Councillor Rhiannon Spear, SNP, has said she was “scared for her safety” after being harassed by the man from another party.
It came as female councillors called for an end to the “toxic” atmosphere in politics at a full Glasgow City Council meeting yesterday.
Her SNP colleague, Councillor Jen Layden, the city’s convener for equalities and human rights, added: “Being told that you can ‘squeeze by me anytime’ is disgusting, and going on Twitter and telling female councillors you know where they live is just creepy.
“Every male councillor in this chamber really has to reflect on their behaviour.”
The pair are among a number of female councillors stepping down ahead of May’s elections. They were speaking as the council passed a motion, brought by Labour councillor Maggie McTernan, on the “worrying trend” of women leaving, or not standing for election in, local politics.
Recounting her experience, Councillor Spear, a mum, said: “Within the first few months of being elected, a married male councillor consistently wanted to touch and hug me in my professional workplace.
“He wanted my personal number, he invited me out for dates. When I challenged him, he followed me to my car to the point where I was scared for my safety and had to call the police.
“When I raised it with his party, I was told that it was his word against mine but they would have a word with him and that a line was drawn under it.”

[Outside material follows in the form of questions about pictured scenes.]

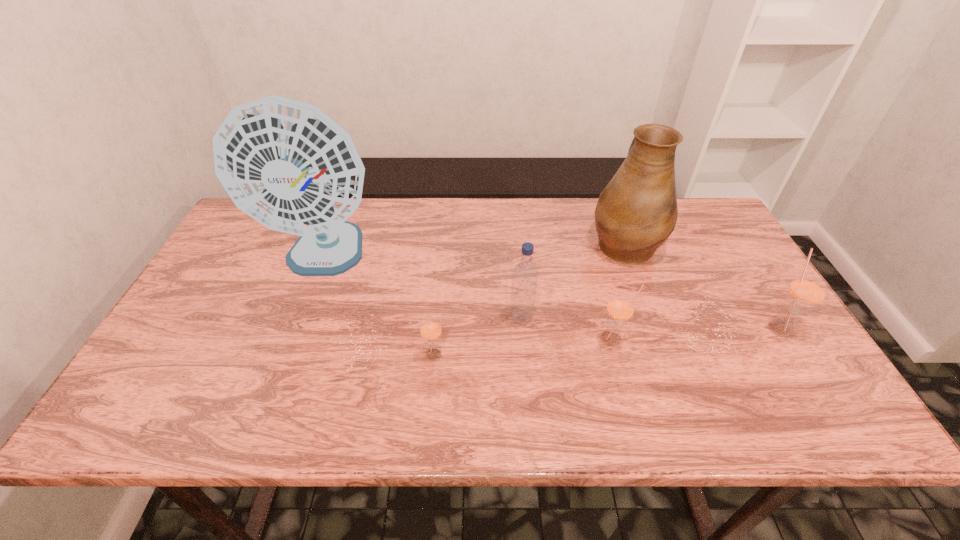
Where is `the shortest straw`? The image size is (960, 540). the shortest straw is located at coordinates (430, 328).

This screenshot has height=540, width=960. Find the location of `the fifth object from right to left`. the fifth object from right to left is located at coordinates (430, 328).

Identify the location of the fifth tallest object. (620, 308).

Find the location of a particular element. the second shortest straw is located at coordinates (620, 308).

What are the coordinates of `the tallest straw` in the screenshot? It's located at (806, 291).

Where is `the rightmost object`? The width and height of the screenshot is (960, 540). the rightmost object is located at coordinates (806, 291).

The width and height of the screenshot is (960, 540). What are the coordinates of `the fifth shortest object` in the screenshot? It's located at (636, 212).

This screenshot has width=960, height=540. Identify the location of fan. (287, 164).

What are the coordinates of `the tallest object` in the screenshot? It's located at (287, 164).

At what (x,y) coordinates should I click in order to perform the action: click on water bottle. Please return your answer as a coordinate pair (x, y). Looking at the image, I should click on (525, 274).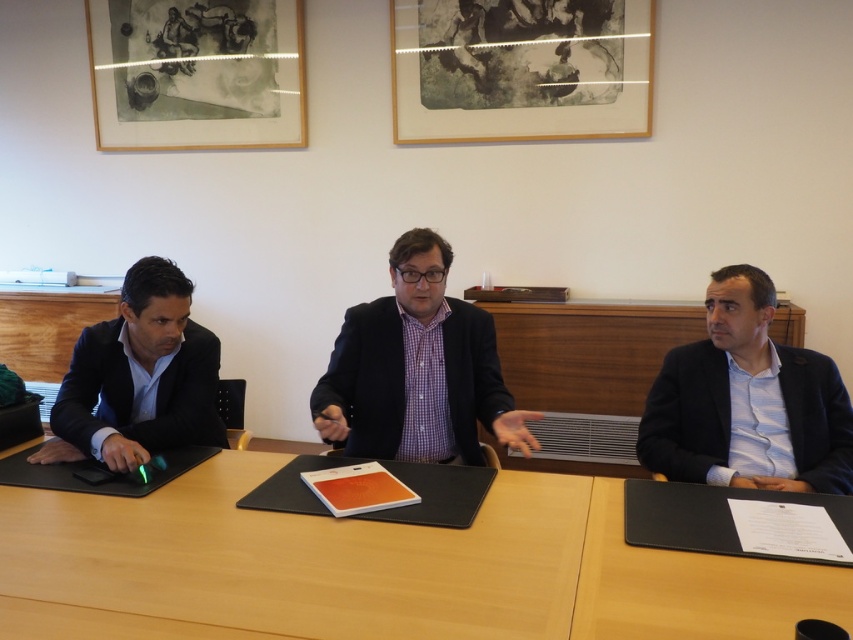
Can you confirm if matte wooden picture frame at upper left is positioned to the right of dark blue textured suit at center?

No, matte wooden picture frame at upper left is not to the right of dark blue textured suit at center.

You are a GUI agent. You are given a task and a screenshot of the screen. Output one action in this format:
    pyautogui.click(x=<x>, y=<y>)
    Task: Click on the matte wooden picture frame at upper left
    This screenshot has height=640, width=853.
    Given the screenshot: What is the action you would take?
    pyautogui.click(x=196, y=74)

The height and width of the screenshot is (640, 853). I want to click on matte wooden picture frame at upper left, so click(x=196, y=74).

Is wooden picture frame at upper center bigger than dark blue textured suit at center?

Yes.

Can you confirm if wooden picture frame at upper center is positioned above dark blue textured suit at center?

Indeed, wooden picture frame at upper center is positioned over dark blue textured suit at center.

Does point (415, 28) lie in front of point (485, 412)?

No, it is behind (485, 412).

You are a GUI agent. You are given a task and a screenshot of the screen. Output one action in this format:
    pyautogui.click(x=<x>, y=<y>)
    Task: Click on the wooden picture frame at upper center
    
    Given the screenshot: What is the action you would take?
    520,68

From the picture: Which is more to the right, black matte suit at right or dark blue textured suit at center?

black matte suit at right is more to the right.

Is black matte suit at right below dark blue textured suit at center?

Yes, black matte suit at right is below dark blue textured suit at center.

Image resolution: width=853 pixels, height=640 pixels. In order to click on black matte suit at right in this screenshot , I will do `click(747, 419)`.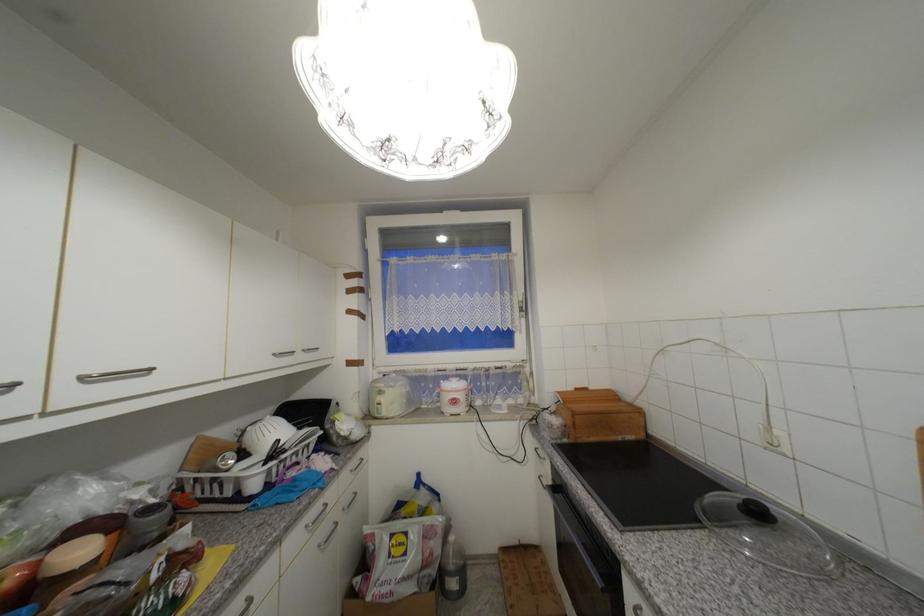
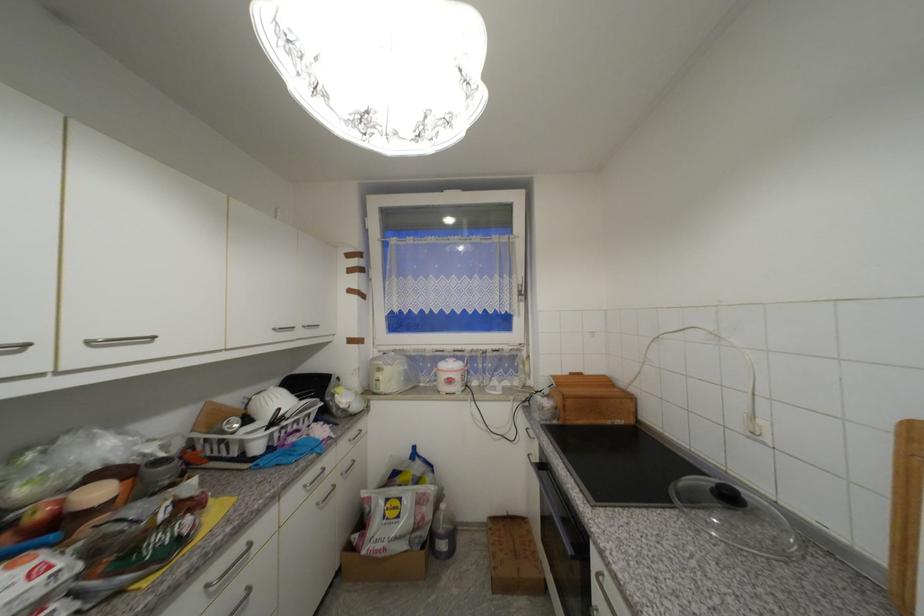
The point at (459, 403) is marked in the first image. Where is the corresponding point in the second image?

(456, 382)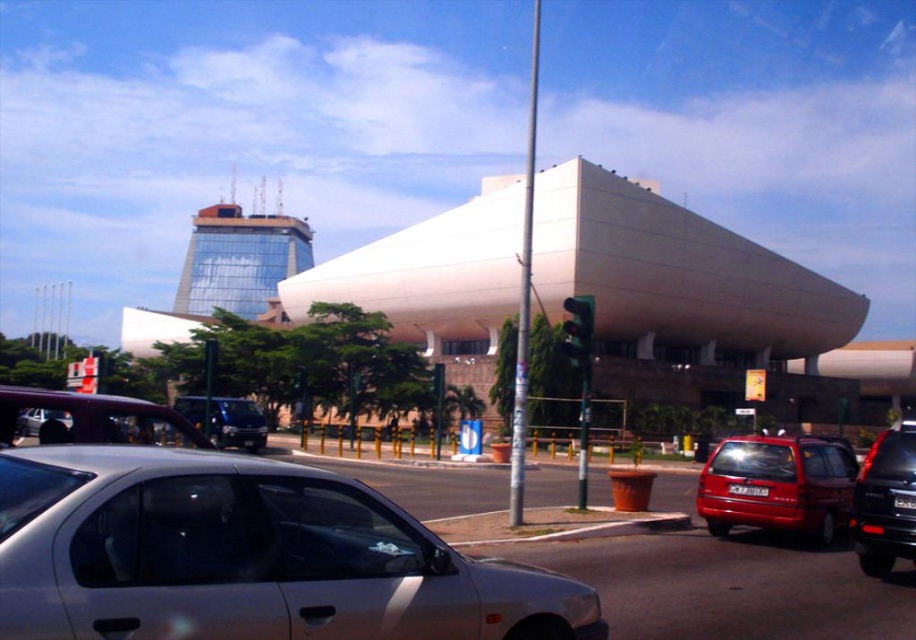
You are a pedestrian standing at the crosswalk near the green glass traffic light at center. You want to cross the street to reach the modern architectural structure in the background. Is the black glossy suv at lower right blocking your path?

Answer: The black glossy suv at lower right is to the right of green glass traffic light at center, so it is positioned to the right side of the pedestrian at the crosswalk. Since the pedestrian wants to go towards the modern architectural structure in the background, the suv is not directly blocking the path unless the pedestrian needs to move further right. However, based on the description, the suv is to the right of the traffic light, so it might not be in the direct path to the structure unless the path curves

You are standing at the camera position and want to take a photo of the black glossy suv at lower right. Is the suv within the camera frame?

The black glossy suv at lower right and camera are 28.29 feet apart from each other. The camera can capture objects up to 30 feet away, so the suv is within the camera frame.

You are standing at point A at point (x=912, y=445). You need to walk to point B, which is 9.05 meters away. Is there a direct path between them without any obstacles?

Yes, there is a direct path between point A at point (x=912, y=445) and point B, which is 9.05 meters away, as there are no obstacles mentioned in the scene description.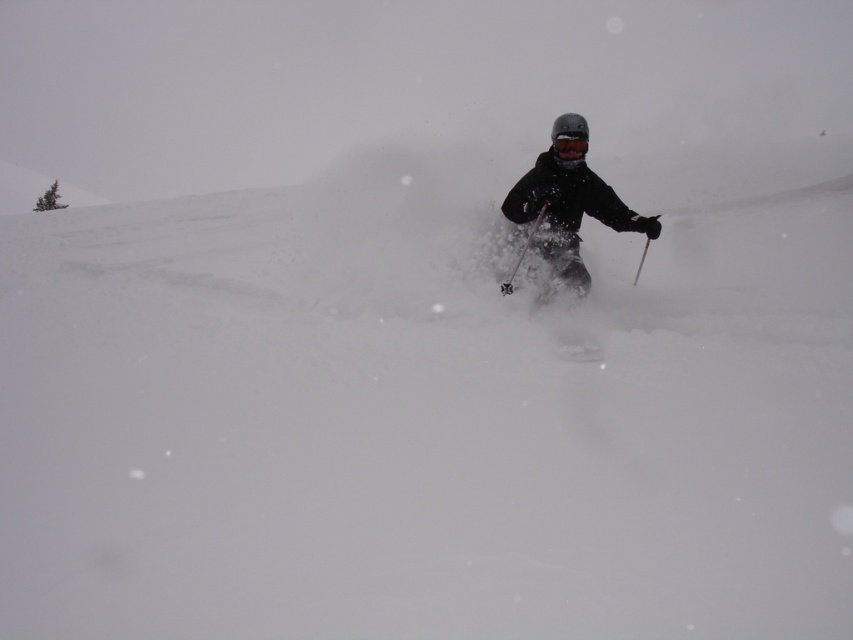
Question: Which object is the farthest from the matte black ski suit at center?

Choices:
 (A) metallic silver ski pole at center
 (B) transparent plastic goggles at center

Answer: (B)

Question: Is matte black ski suit at center to the right of metallic silver ski pole at center from the viewer's perspective?

Choices:
 (A) yes
 (B) no

Answer: (A)

Question: Which object appears farthest from the camera in this image?

Choices:
 (A) transparent plastic goggles at center
 (B) matte black ski suit at center

Answer: (A)

Question: Is matte black ski suit at center bigger than transparent plastic goggles at center?

Choices:
 (A) no
 (B) yes

Answer: (B)

Question: Which of the following is the closest to the observer?

Choices:
 (A) (555, 150)
 (B) (512, 275)
 (C) (564, 268)

Answer: (B)

Question: From the image, what is the correct spatial relationship of matte black ski suit at center in relation to transparent plastic goggles at center?

Choices:
 (A) above
 (B) below

Answer: (B)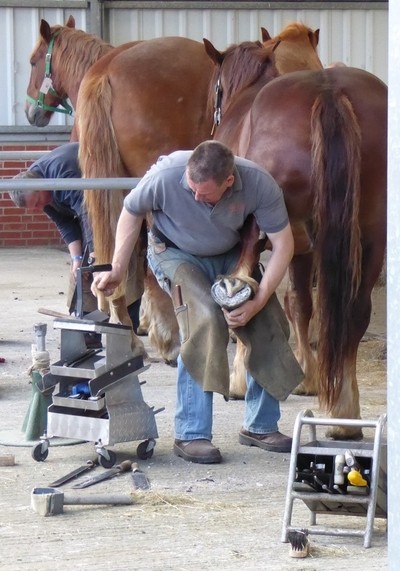
This screenshot has height=571, width=400. In order to click on brick wall in this screenshot , I will do (12, 228), (8, 164).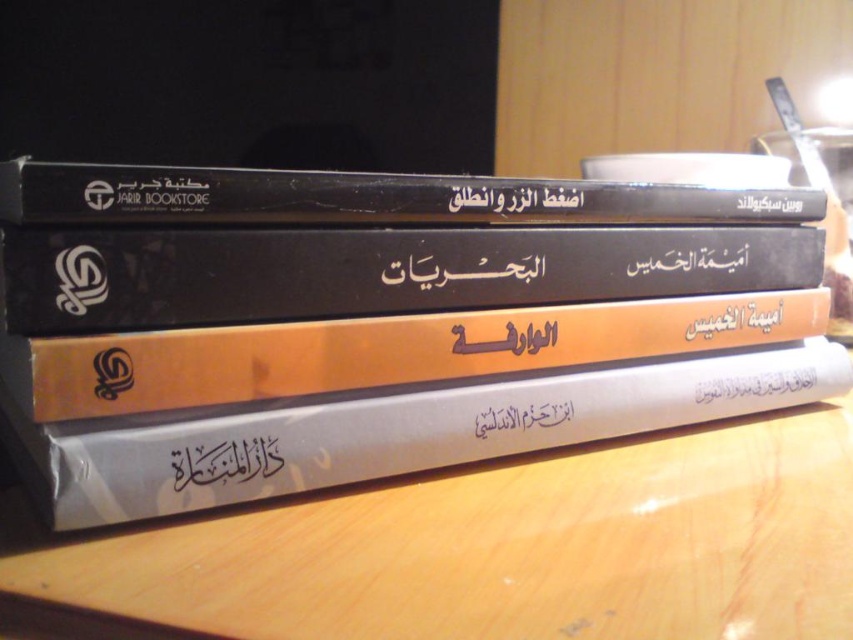
You are organizing a desk and need to place both the white paper at center and the black matte book at upper center. Since the desk space is limited, which item should you prioritize keeping if you can only keep one due to size?

The white paper at center is bigger than the black matte book at upper center, so you should prioritize keeping the white paper at center if space is limited.

You are organizing a desk and see the white paper at center and the black matte book at upper center. Which item is shorter in height?

The white paper at center is shorter in height compared to the black matte book at upper center.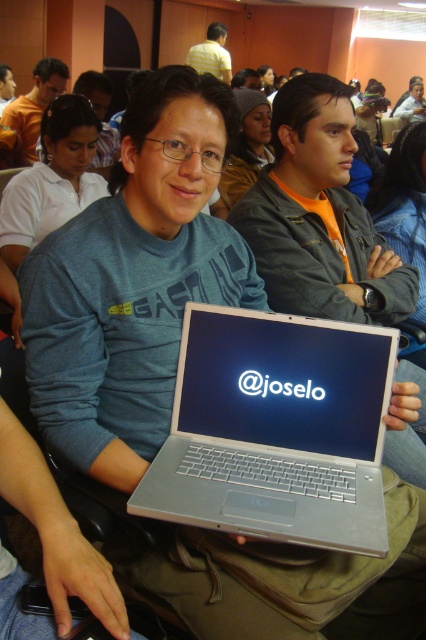
Does point (178, 500) lie behind point (28, 122)?

No, (178, 500) is closer to viewer.

Is silver metallic laptop at center to the right of matte gray shirt at center from the viewer's perspective?

Yes, silver metallic laptop at center is to the right of matte gray shirt at center.

Between point (308, 531) and point (8, 115), which one is positioned in front?

Point (308, 531)

Locate an element on the screen. silver metallic laptop at center is located at coordinates (276, 429).

Which is above, matte gray jacket at center or yellow shirt at upper center?

Positioned higher is yellow shirt at upper center.

Is point (307, 109) positioned after point (199, 65)?

No, (307, 109) is in front of (199, 65).

Between point (259, 220) and point (199, 51), which one is positioned in front?

Point (259, 220) is in front.

Locate an element on the screen. The image size is (426, 640). matte gray jacket at center is located at coordinates (319, 216).

Does matte gray jacket at center appear under matte black laptop at center?

Yes.

Which is behind, point (405, 280) or point (11, 88)?

Point (11, 88)

Does point (324, 209) lie in front of point (11, 97)?

That is True.

Image resolution: width=426 pixels, height=640 pixels. In order to click on matte gray jacket at center in this screenshot , I will do `click(319, 216)`.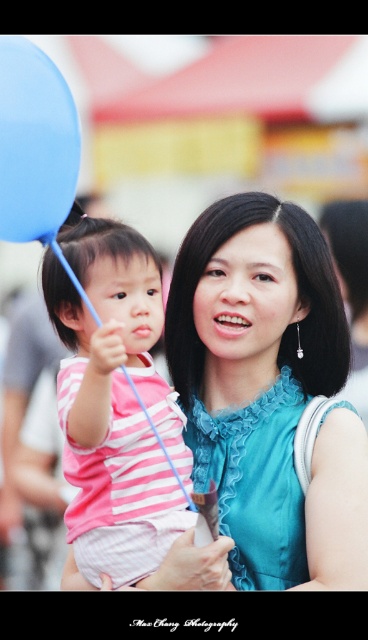
Locate an element on the screen. pink striped shirt at left is located at coordinates (111, 371).

Does point (76, 230) come in front of point (36, 154)?

That is False.

Find the location of a particular element. The height and width of the screenshot is (640, 368). pink striped shirt at left is located at coordinates (111, 371).

Who is more forward, [269,570] or [33,81]?

Point [33,81] is more forward.

Does point (284, 467) come behind point (44, 156)?

That is True.

You are a GUI agent. You are given a task and a screenshot of the screen. Output one action in this format:
    pyautogui.click(x=<x>, y=<y>)
    Task: Click on the blue satin dress at center
    The height and width of the screenshot is (640, 368).
    Given the screenshot: What is the action you would take?
    pyautogui.click(x=267, y=390)

Is blue satin dress at center to the left of pink striped shirt at left from the viewer's perspective?

In fact, blue satin dress at center is to the right of pink striped shirt at left.

Is blue satin dress at center closer to the viewer compared to pink striped shirt at left?

No.

Is point (309, 321) in front of point (83, 320)?

That is False.

Identify the location of blue satin dress at center. (267, 390).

She added: “When you ridicule and patronise me for being passionate about women’s issues in this chamber, it does nothing but expose you for the misogynists that you are.
“It allows you to uphold the old boys’ club that has been going on in this chamber for decades. I am so happy that I am leaving on my terms.”
Councillor Layden said the culture in the city chamber is “woefully poor”. “We have had female councillors have to go to the police, have to go to court, not be able to attend surgeries because of their own personal safety.
“It is people in this chamber, it is male councillors that are using language, and putting it in the press, and putting it on social media, that puts us at risk. Being called ‘sweetheart’ or ‘darling’ is unacceptable, I am a councillor.”
She hopes training for councillors on misogyny and violence against women will be prioritised.
Councillor Aileen McKenzie, Labour, said council leader Susan Aitken had a stalker, who was tried and convicted, yet “was ruthlessly pursued by small men over the use of taxis for her own personal safety”. She criticised the “toxic” environment and accused some male councillors of “aggressive, misogynistic behaviour.”
Bailie Dr Soryia Siddique, Labour, said Muslim women “face even more discrimination”. She asked: “Is it acceptable that I am the only elected woman of colour in the largest authority in Scotland and sometimes the only diverse voice at meetings in the most diverse ward in Scotland?
“When we elect representatives that look and have similar lived experiences as the communities they represent, we make better decisions.”
SNP Councillor Anna Richardson, city convener for sustainability and carbon reduction, who also won’t seek re-election, said: “When seeking selection in 2015, a member of my own branch expressed concern that with three young kids, how would I be able to cope with council as well?
“I assured him that having raised three children under five, I could do just about anything. It was light-hearted but it stayed with me as a reminder that those attitudes are still there.”
The Langside councillor said it had been “deeply fulfilling” to show her children “what it means to believe that things can be better and be part of making that change”.
Councillor Kim Long, Greens, won’t seek re-election, and she believes local councillors pay is the “single biggest barrier to gender balance in local government.”
“The allowance when I was elected was £17k and given Scottish councillors work on average 37 hours a week, we literally do not earn a living.
“People who are more likely to experience poverty, including BAME people, trans people and disabled people, are further from being able to take on a job with low pay and because women’s greater care responsibilities leave a finite number of hours for earning an income, we are ruled out from doing or staying in this job.”
Councillor McTernan, who is also stepping down, said: “Women are half the population and this should be reflected in our council chambers. This matters because our councils do not reflect the lived experience of the people they seek to represent.
“If we want more women in councils then we need to listen to women, to listen to why they are not standing or why they are standing down and we need to address the range of barriers that we face.”
A report on any necessary changes to council policy to help remove barriers to elected office will now be produced after Councillor McTernan’s motion was passed.